The 136th annual Rosebud Fair, Wacipi and Rodeo was also this weekend. As I sat at the dance arena, I remembered being a teenager and walking around the pow-wow grounds in an endless circle visiting (and of course flirting with all the boys – I am pleased to see this is still done). When I was young there were not lots of food stands and vendors so we would have to go back to our grandparents camp for bologna sandwiches and pop. I think that was how our parents made sure we checked in. I got my Indian name, Wacinyanpi Win, They Depend on Her, from a family naming ceremony at Rosebud Fair that my Grandma Alice Cadotte held the summer I was 16. We saw relatives who only came home for the fair. There were vegetable displays and other homemaking contests with jellies and pies.
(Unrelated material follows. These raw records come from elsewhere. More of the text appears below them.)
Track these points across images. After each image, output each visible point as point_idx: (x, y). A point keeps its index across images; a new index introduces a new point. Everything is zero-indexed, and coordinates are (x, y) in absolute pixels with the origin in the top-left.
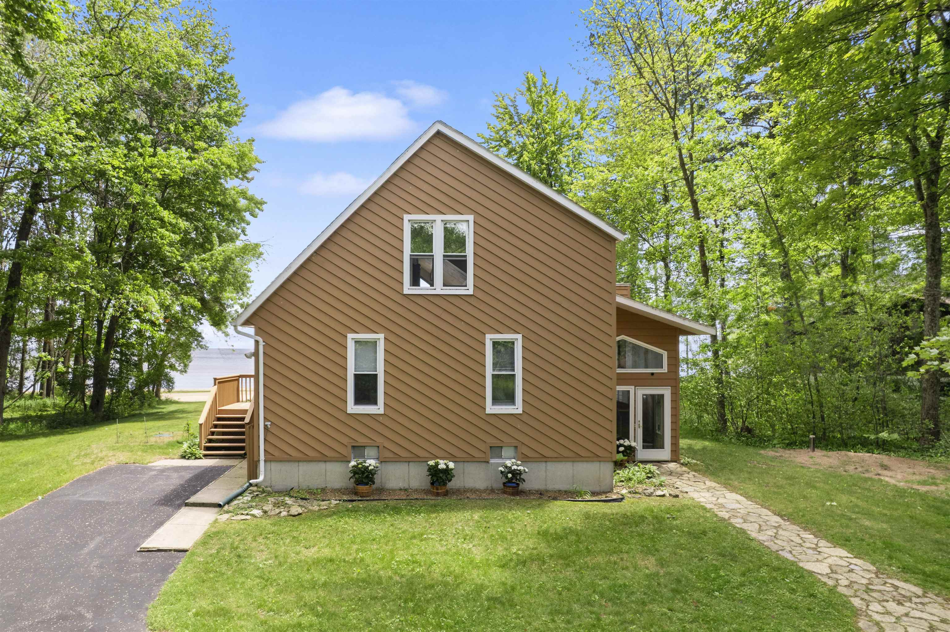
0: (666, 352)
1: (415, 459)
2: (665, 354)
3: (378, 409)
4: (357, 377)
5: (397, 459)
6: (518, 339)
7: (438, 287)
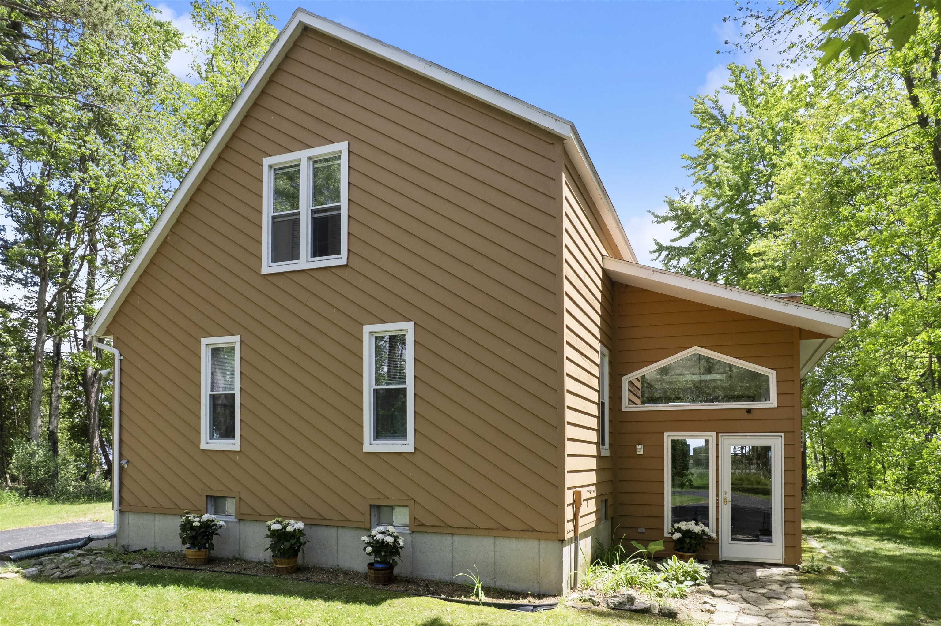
0: (774, 372)
2: (772, 375)
3: (234, 444)
5: (256, 518)
6: (409, 330)
7: (305, 260)
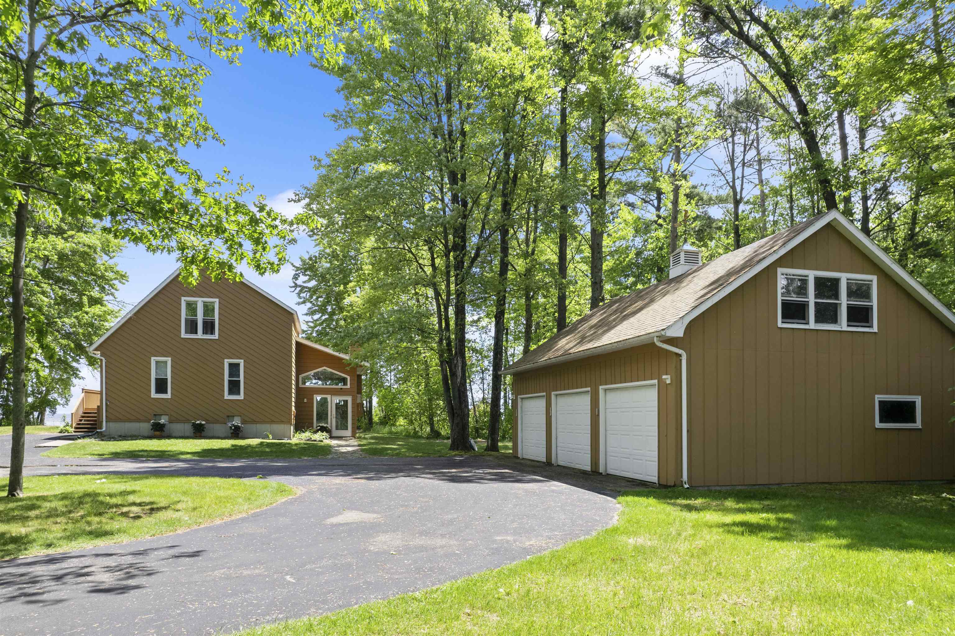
1: (187, 421)
2: (348, 378)
3: (168, 396)
4: (157, 380)
5: (178, 421)
6: (241, 362)
7: (200, 335)
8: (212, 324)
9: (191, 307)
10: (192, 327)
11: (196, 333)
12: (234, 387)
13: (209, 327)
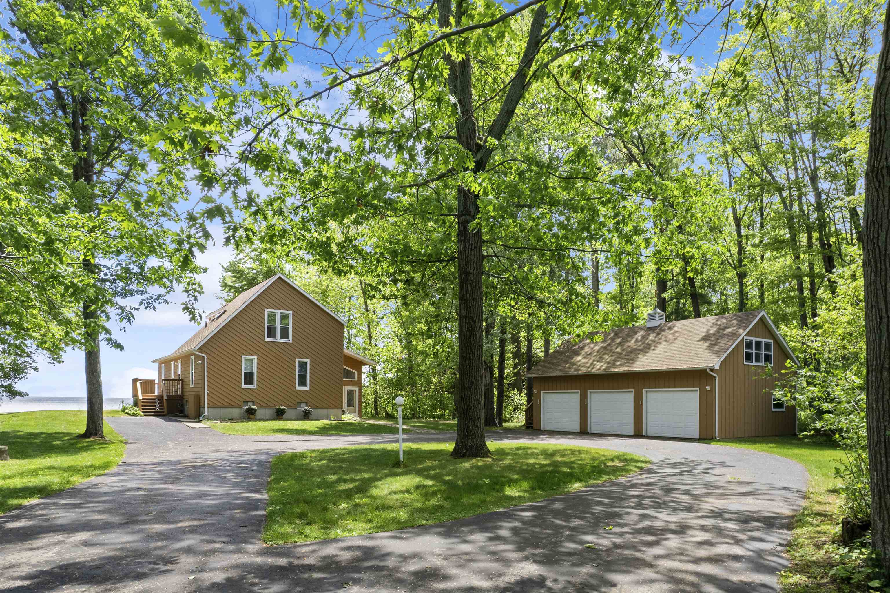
1: (269, 406)
2: (356, 373)
3: (255, 386)
4: (246, 374)
5: (261, 407)
6: (308, 361)
7: (278, 339)
8: (287, 330)
9: (272, 317)
10: (271, 332)
11: (275, 337)
12: (303, 381)
13: (285, 334)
There are Indian dances and white dances with country/western bands. There is a championship rodeo where the fearless horsemanship of our people is showcased. Now there are more modern events, carnivals and mud races but it is still at its heart a gathering of people who are related to celebrate our victories in battle, to show our finest artistry and craftsmanship, to share food, friendship and the end of summer.
Everyday as tribal people we live a life built from Creation stories that honor our shared existence on the earth, we practice rituals like feeding of the spirits or smudging ourselves and our homes because those were taught to our ancestors in dreams and visions and they passed it on to us. We have everything we need to know about how to live well together and on our grandmother earth, Unci Maka, right in front of us. We only need to open ourselves to these teachings, to observe and practice them ourselves to lead healthier, more prosperous lives.
Maske: It was so good to spend a little time with you. I remember my Grandfather telling us that the first Rosebud Fair was held to celebrate the Lakota victory at Greasy Grass (Little Big Horn)in 1876. He said it took that long for the news to reach the Sicangu. When the news came, the Oyate gathered at Rosebud and celebrated the victory.
Hey girl friend — I really enjoyed this and sent it to a friend but i don’t see anything with your name here? Hi to Sherry, too. I appreciated her addition.